> **To do**
Leave out the pictures and restate every entry word for word.

Start of Input material

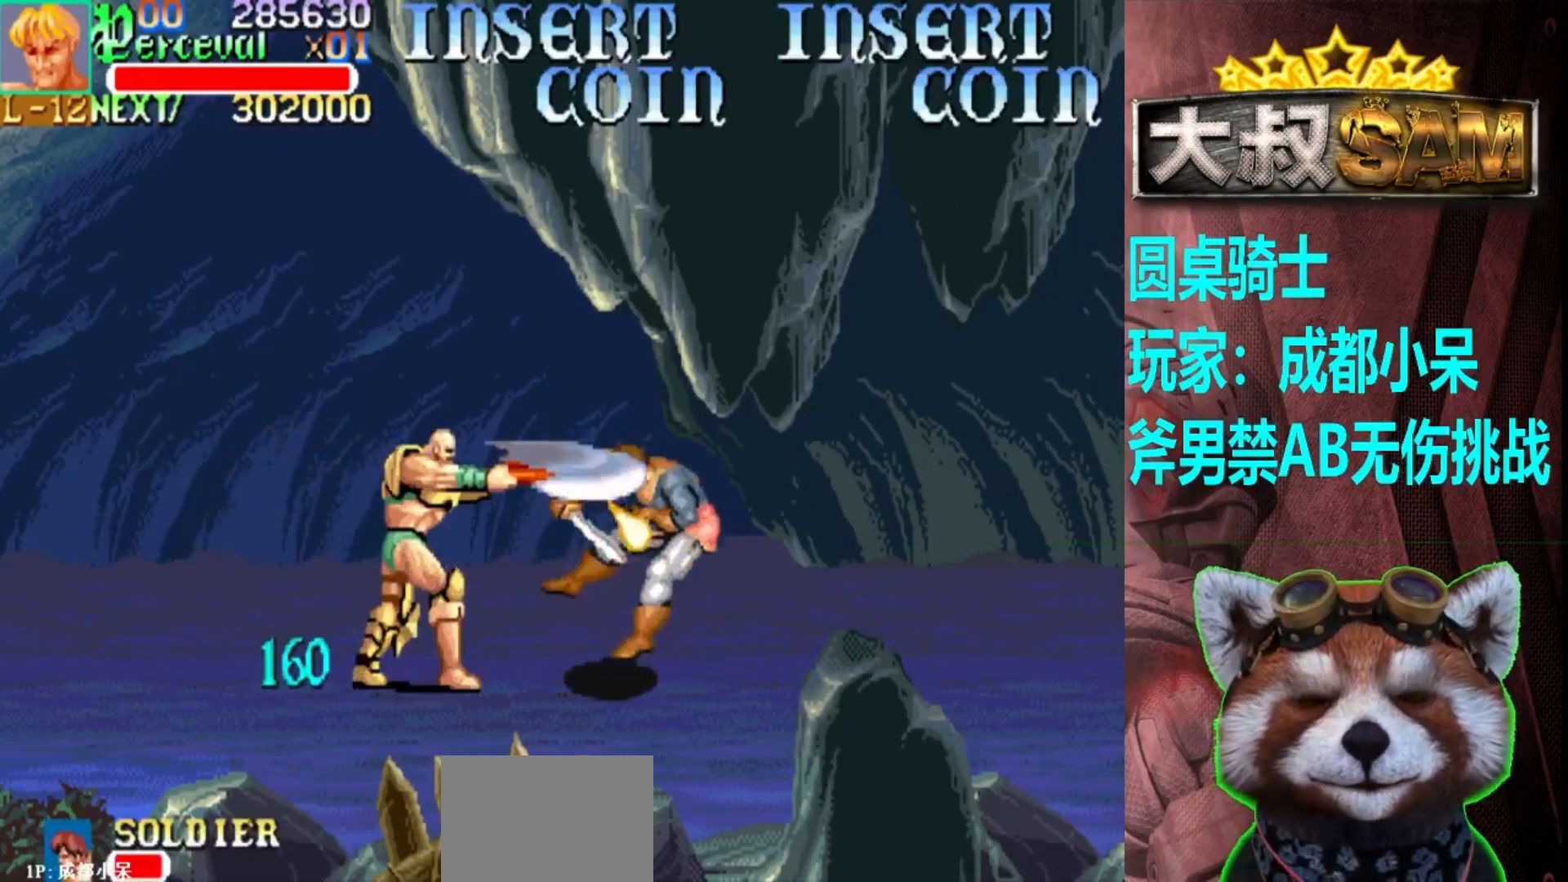
{"buttons": [], "left_stick": "center", "events": [[17, "left_stick", "center"], [383, "left_stick", "right"], [433, "left_stick", "center"]]}
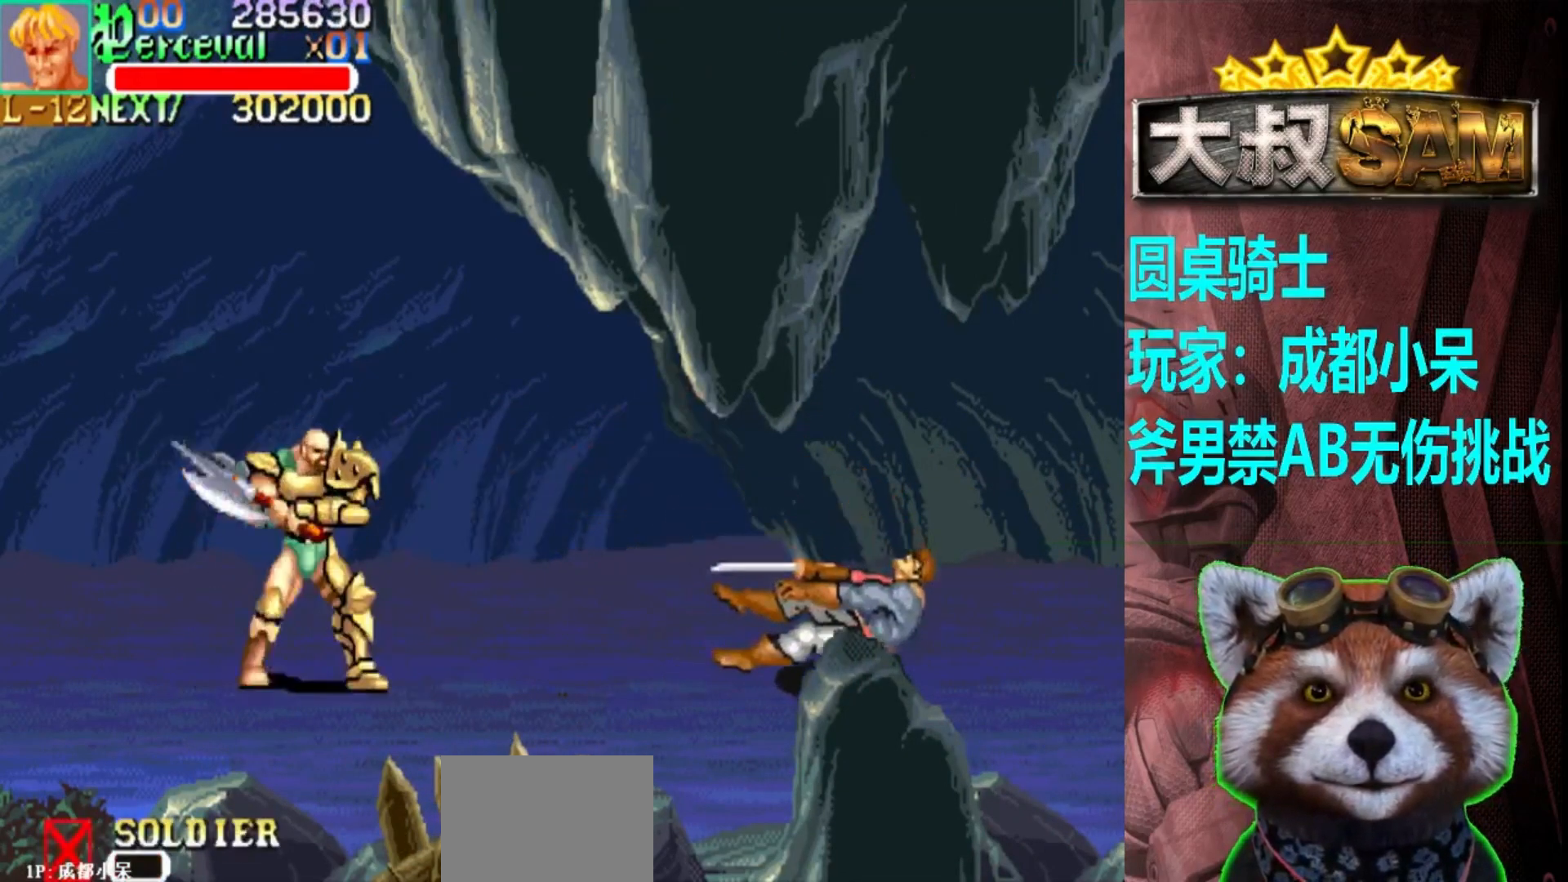
{"buttons": [], "left_stick": "center", "events": [[17, "left_stick", "right"], [500, "left_stick", "center"]]}
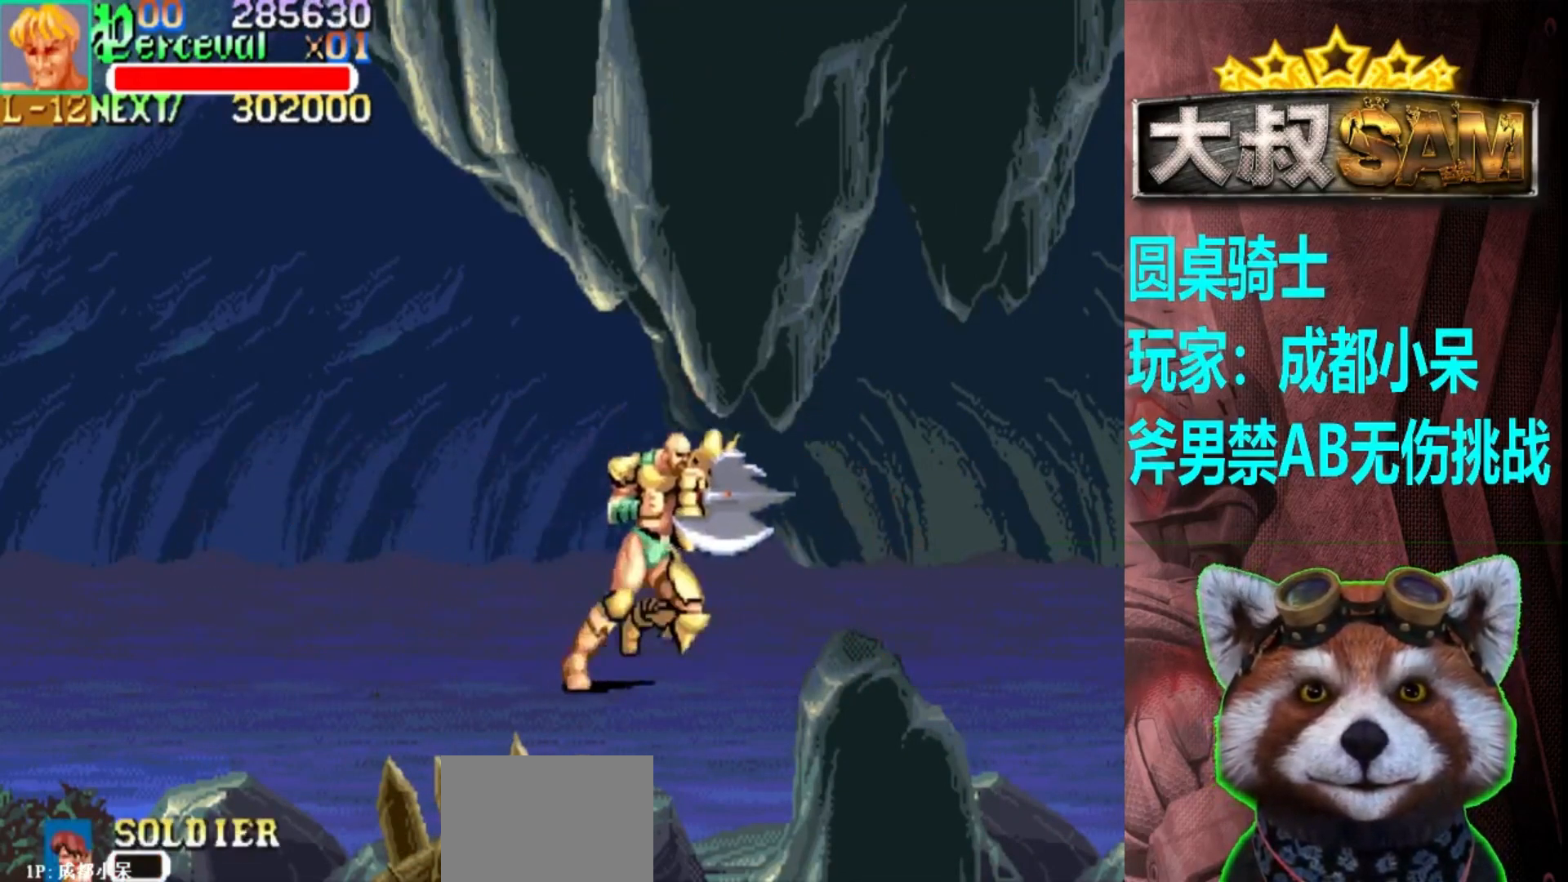
{"buttons": [], "left_stick": "right", "events": [[83, "left_stick", "right"], [150, "left_stick", "center"], [217, "left_stick", "right"]]}
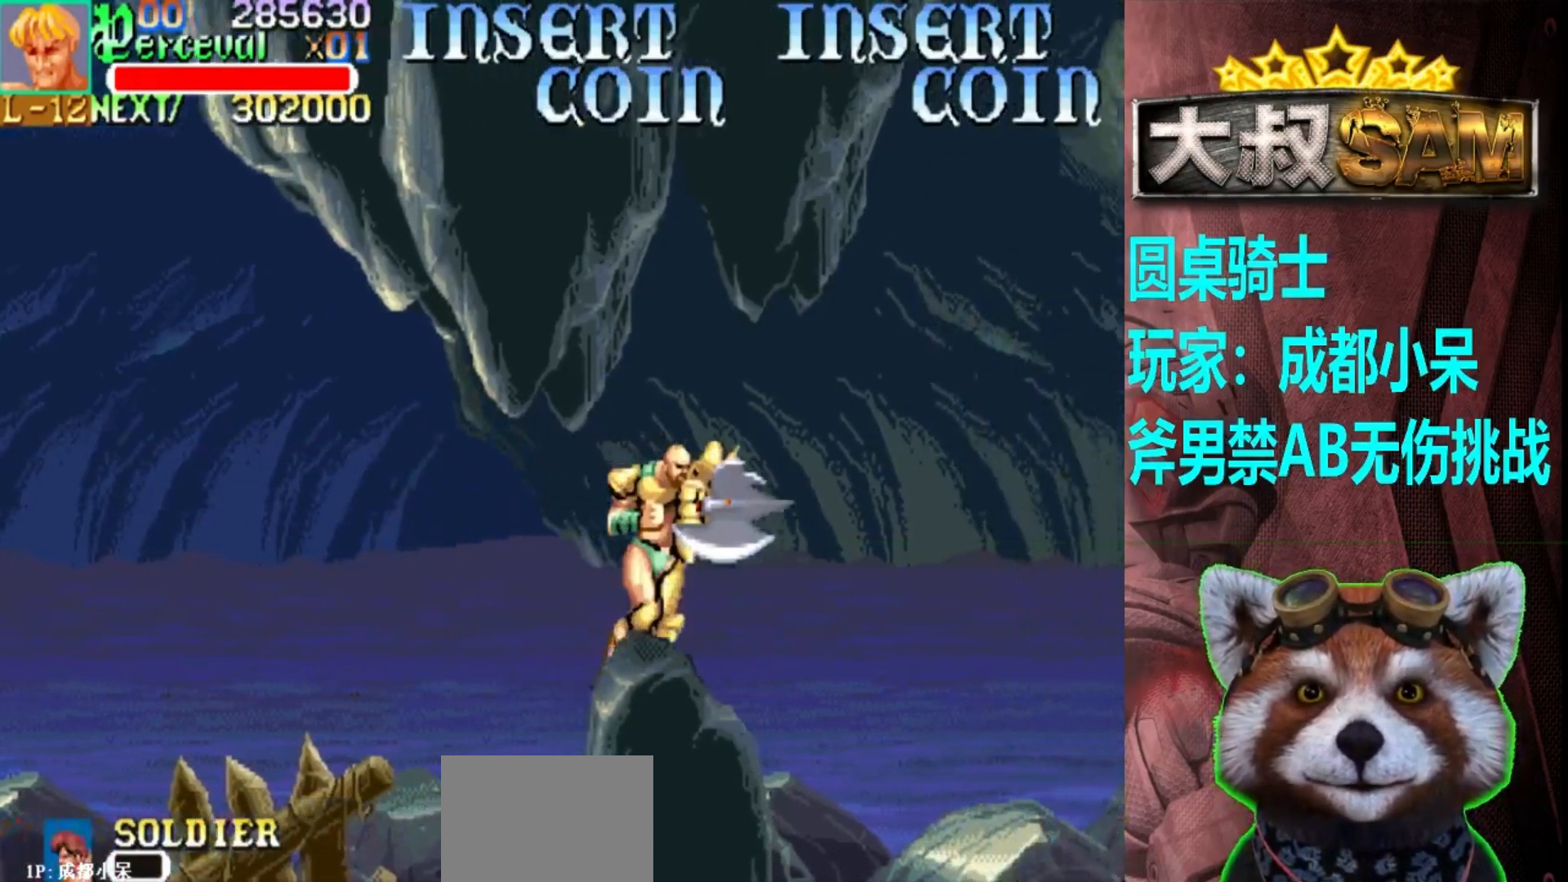
{"buttons": [], "left_stick": "right", "events": [[233, "left_stick", "center"], [300, "left_stick", "right"], [367, "left_stick", "center"], [450, "left_stick", "right"]]}
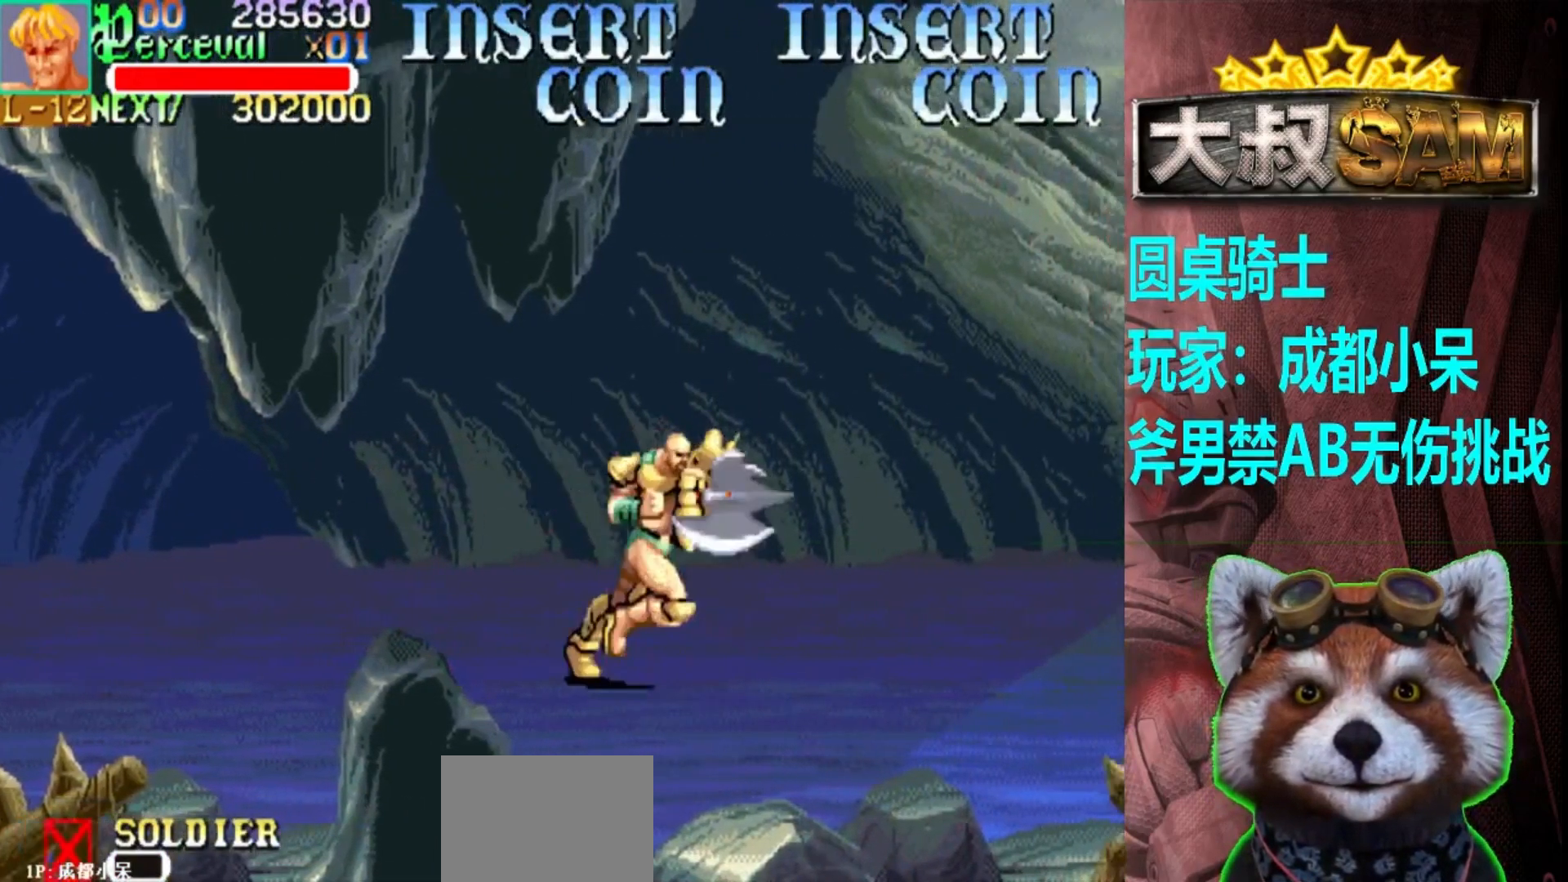
{"buttons": [], "left_stick": "right", "events": [[383, "left_stick", "center"], [483, "left_stick", "right"]]}
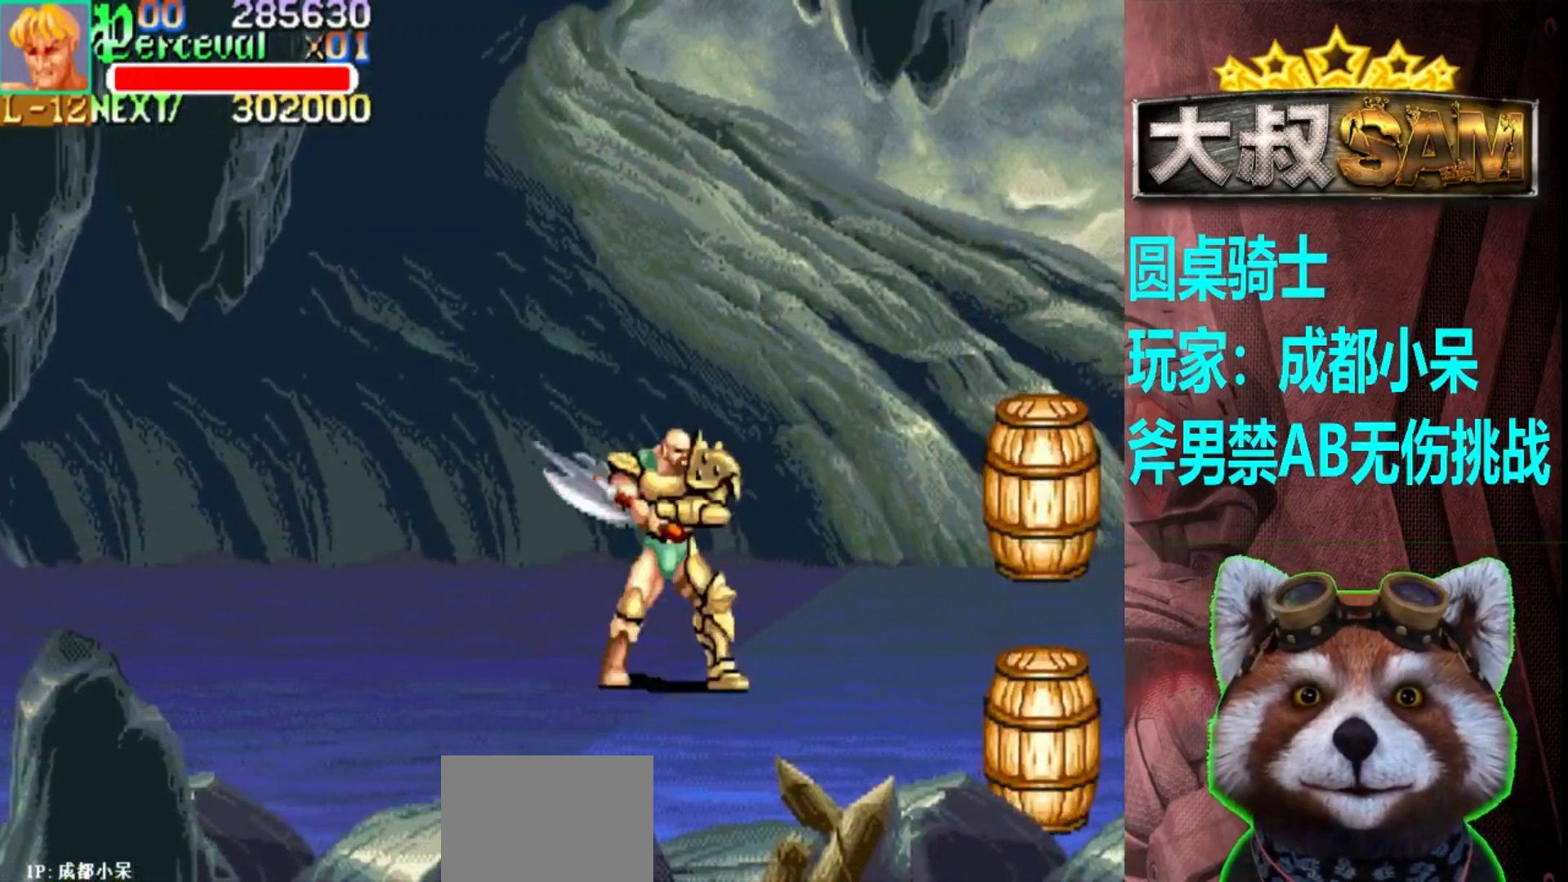
{"buttons": [], "left_stick": "right", "events": [[67, "left_stick", "center"], [133, "left_stick", "right"]]}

End of Input material

> **Task solution**
{"buttons": [], "left_stick": "center", "events": [[17, "left_stick", "center"], [383, "left_stick", "right"], [433, "left_stick", "center"]]}
{"buttons": [], "left_stick": "center", "events": [[17, "left_stick", "right"], [500, "left_stick", "center"]]}
{"buttons": [], "left_stick": "right", "events": [[83, "left_stick", "right"], [150, "left_stick", "center"], [217, "left_stick", "right"]]}
{"buttons": [], "left_stick": "right", "events": [[233, "left_stick", "center"], [300, "left_stick", "right"], [367, "left_stick", "center"], [450, "left_stick", "right"]]}
{"buttons": [], "left_stick": "right", "events": [[383, "left_stick", "center"], [483, "left_stick", "right"]]}
{"buttons": [], "left_stick": "right", "events": [[67, "left_stick", "center"], [133, "left_stick", "right"]]}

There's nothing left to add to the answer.